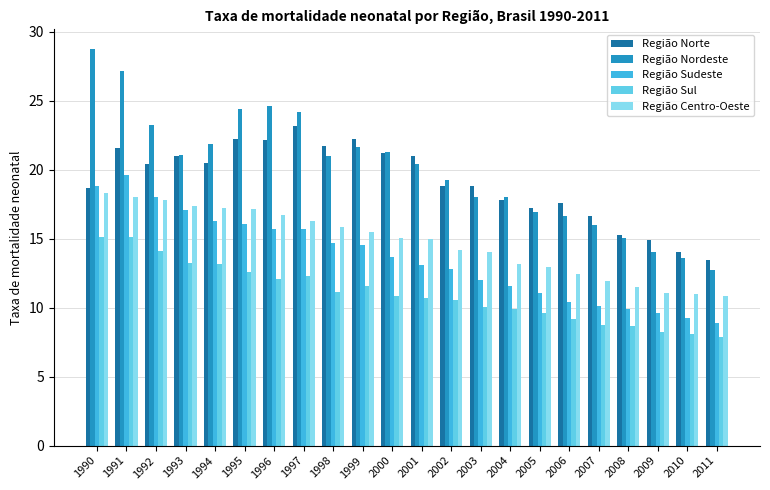

What is the spread (max minus min) of values at 2007?

7.9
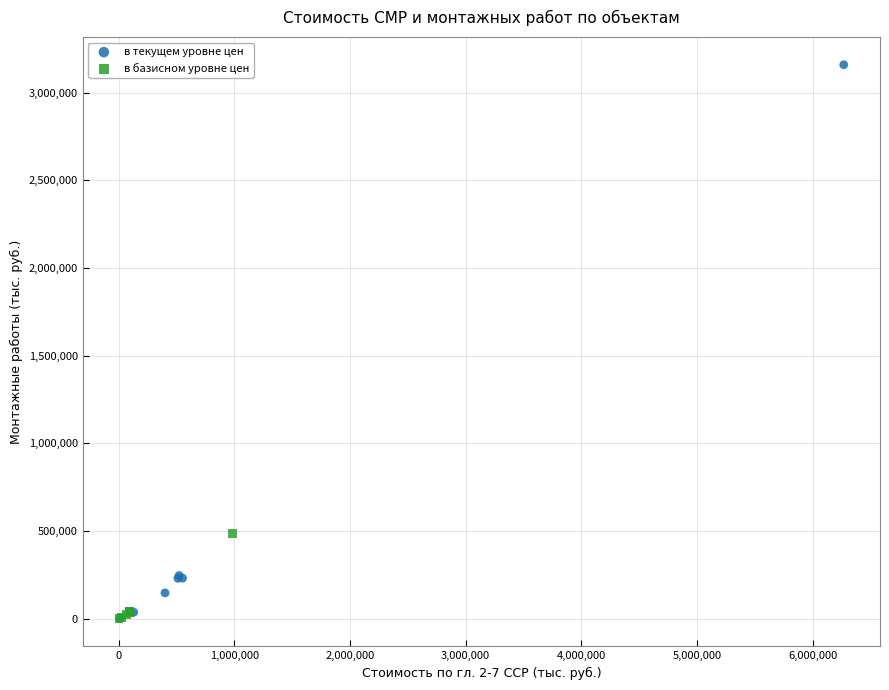

Which series contains the highest Y value?

в текущем уровне цен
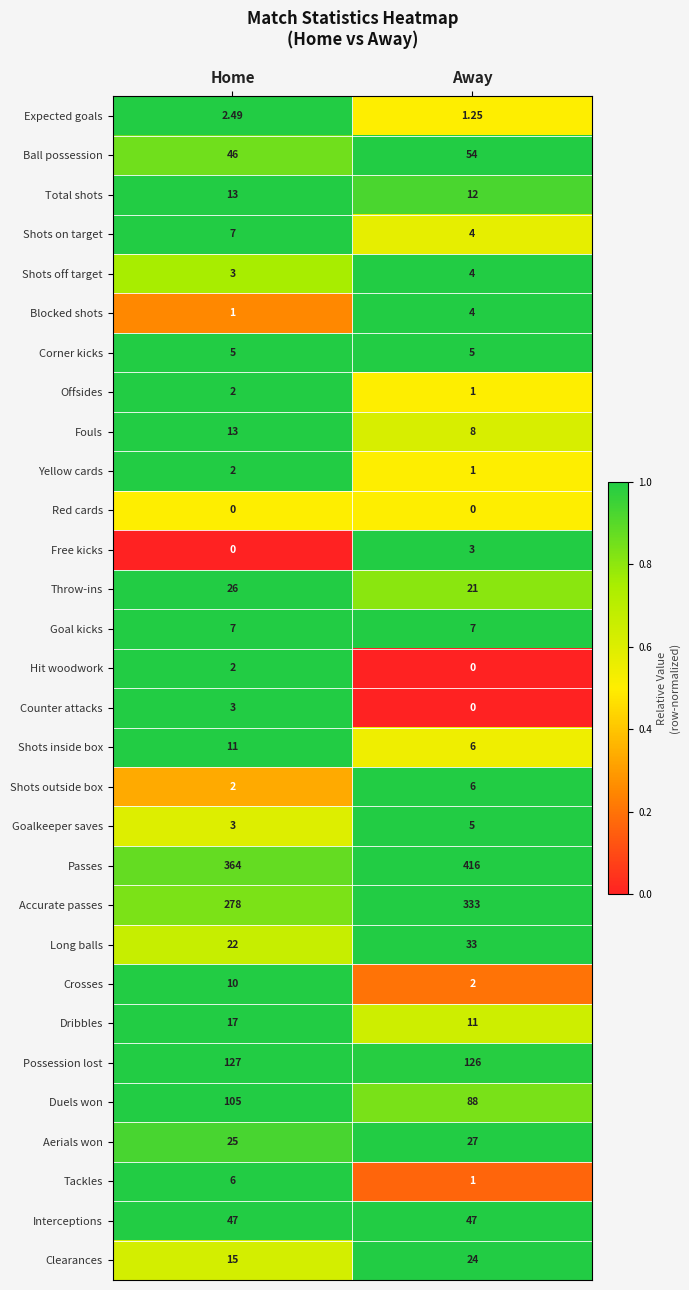

At which category is the sum across all series the highest?

Away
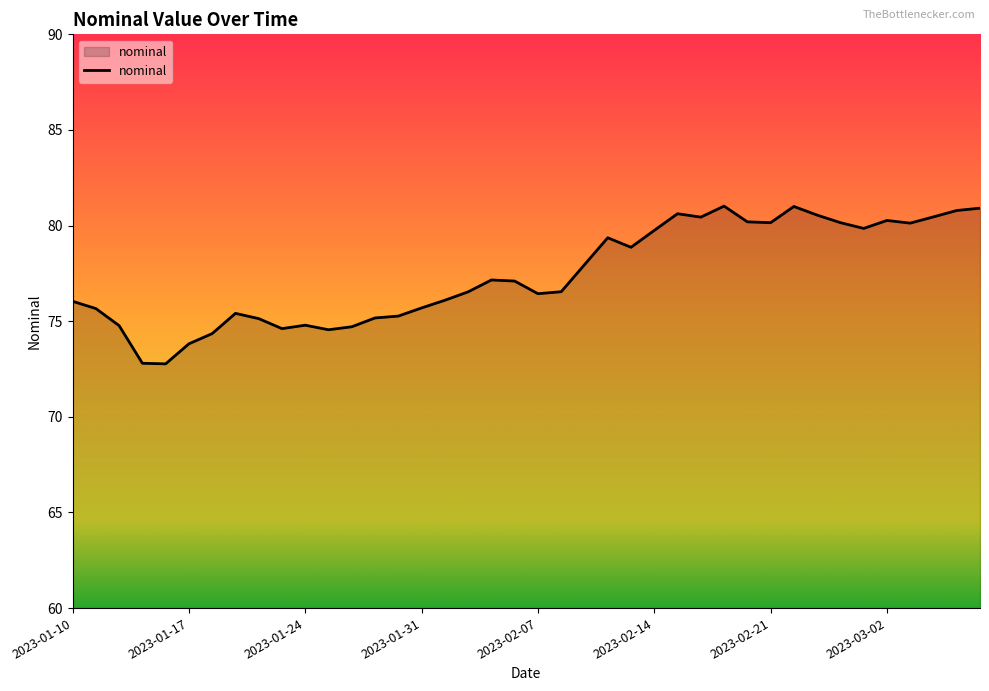

Count the number of categories in the chart.

40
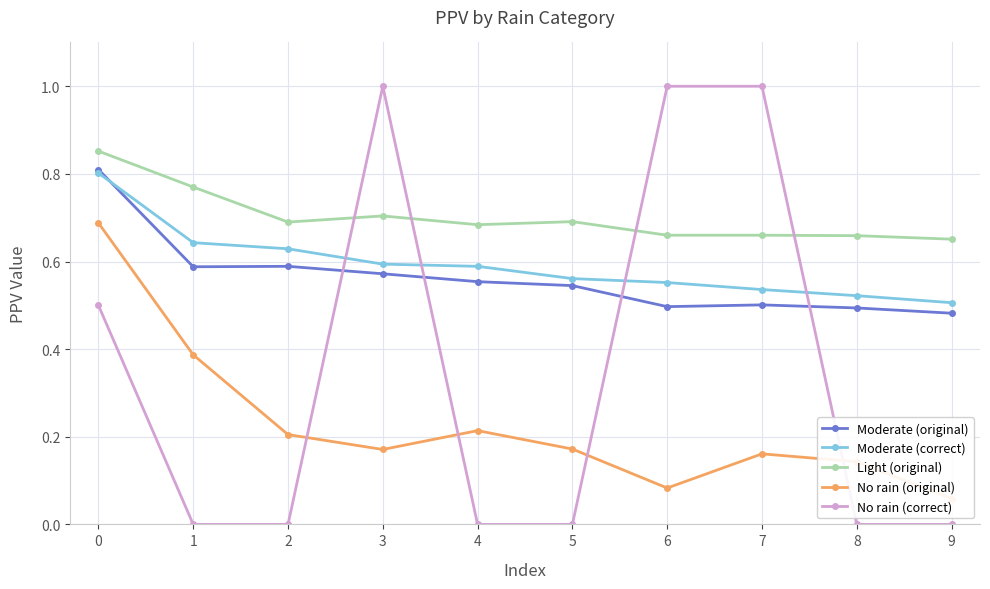

What is the sum of all No rain (correct) values?

3.5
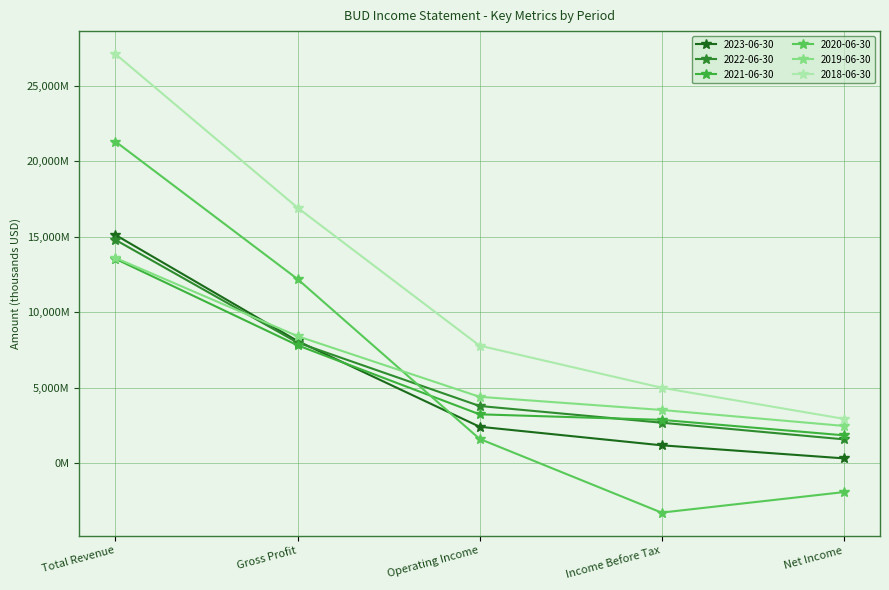

Between which two adjacent categories do 2019-06-30 and 2020-06-30 first intersect?

Gross Profit and Operating Income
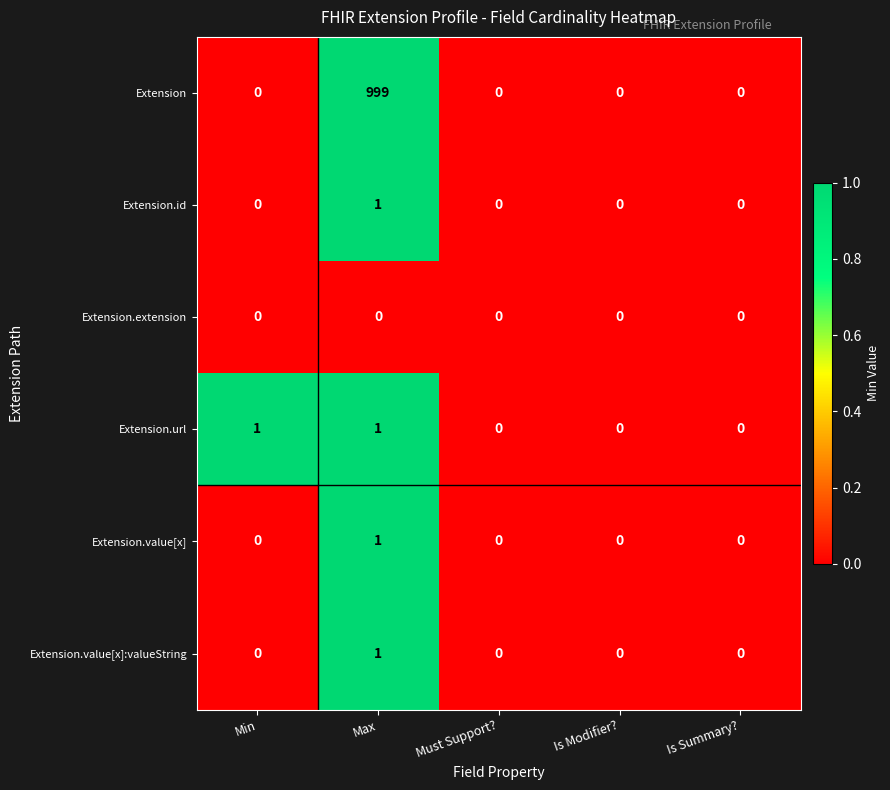

What is the total value across all series at Max?

1003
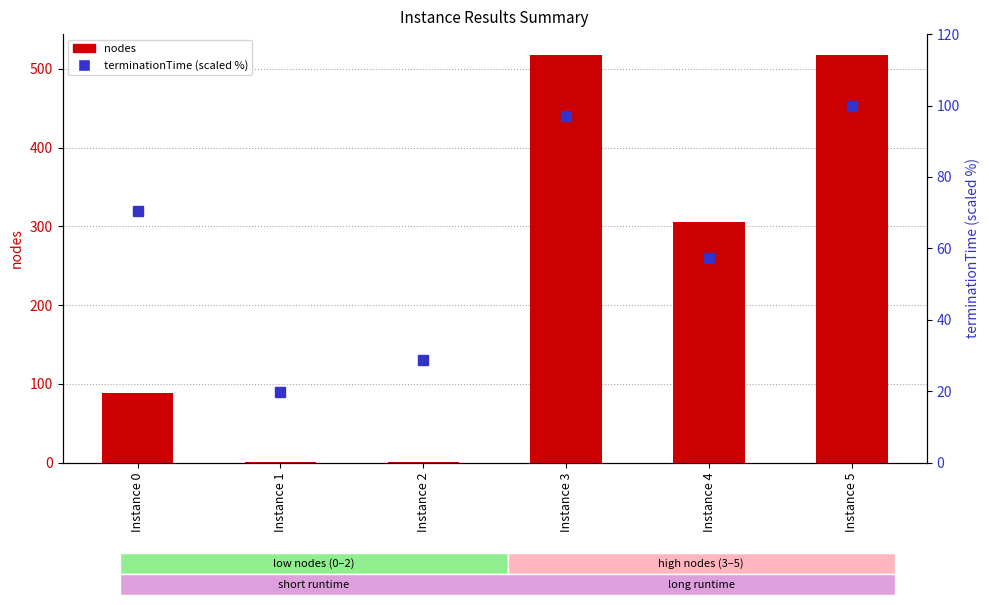

At Instance 1, list the series in order from largest to smallest.

terminationTime (scaled %), nodes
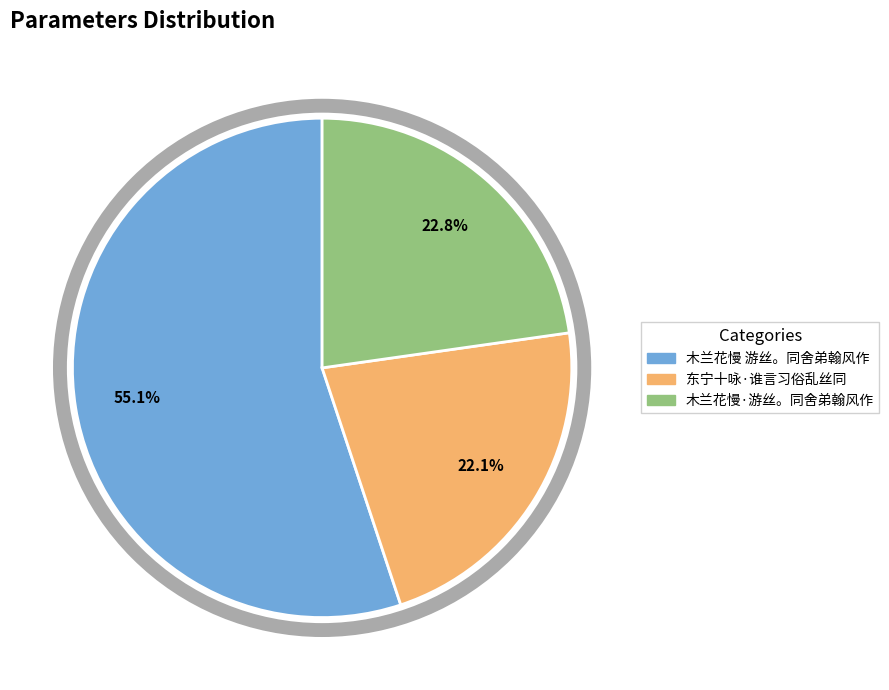

Is there a majority slice in this chart?

Yes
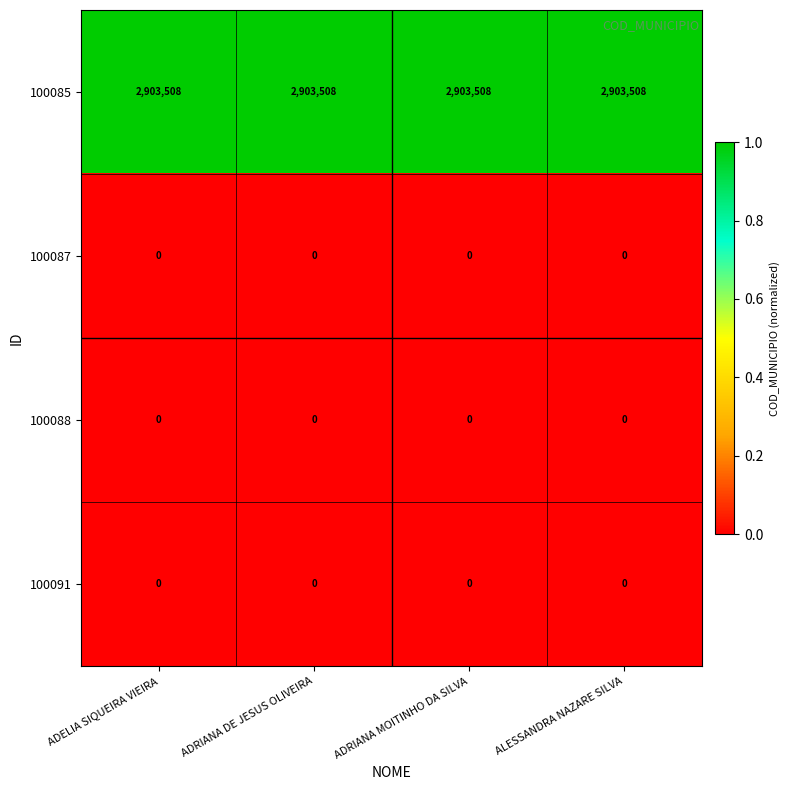

At how many categories does at least one series exceed 0?

4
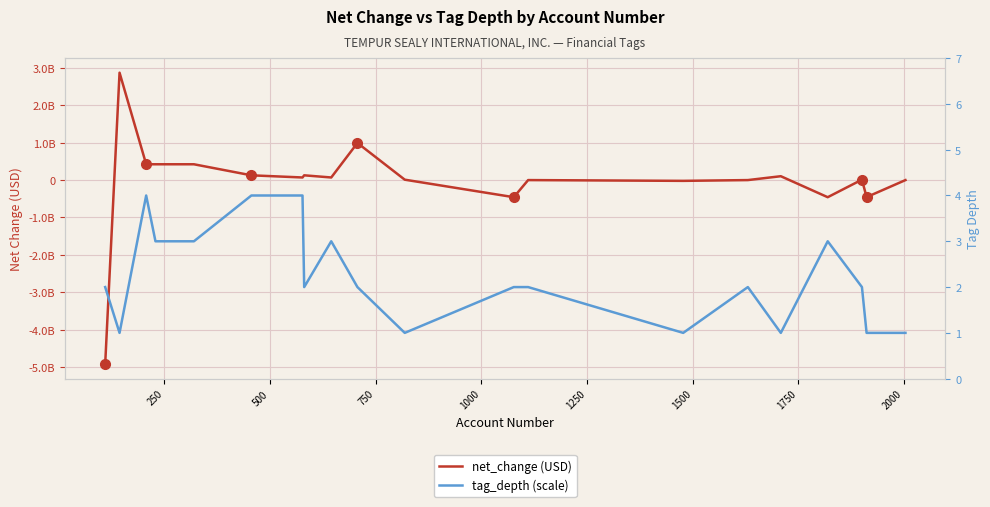

Which series has the widest spread of values?

net_change (USD)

Work instruction:
Reproduce the stretch of the listing from the line containing "в текущем уровне цен" through the end of the listing, both ends included. Leave the pictures out of your output.

Exercise result:
в текущем уровне цен

At which category is the sum across all series the highest?

Away

Count the number of categories in the chart.

40

What is the sum of all No rain (correct) values?

3.5

Between which two adjacent categories do 2019-06-30 and 2020-06-30 first intersect?

Gross Profit and Operating Income

What is the total value across all series at Max?

1003

At Instance 1, list the series in order from largest to smallest.

terminationTime (scaled %), nodes

Is there a majority slice in this chart?

Yes

At how many categories does at least one series exceed 0?

4

Which series has the widest spread of values?

net_change (USD)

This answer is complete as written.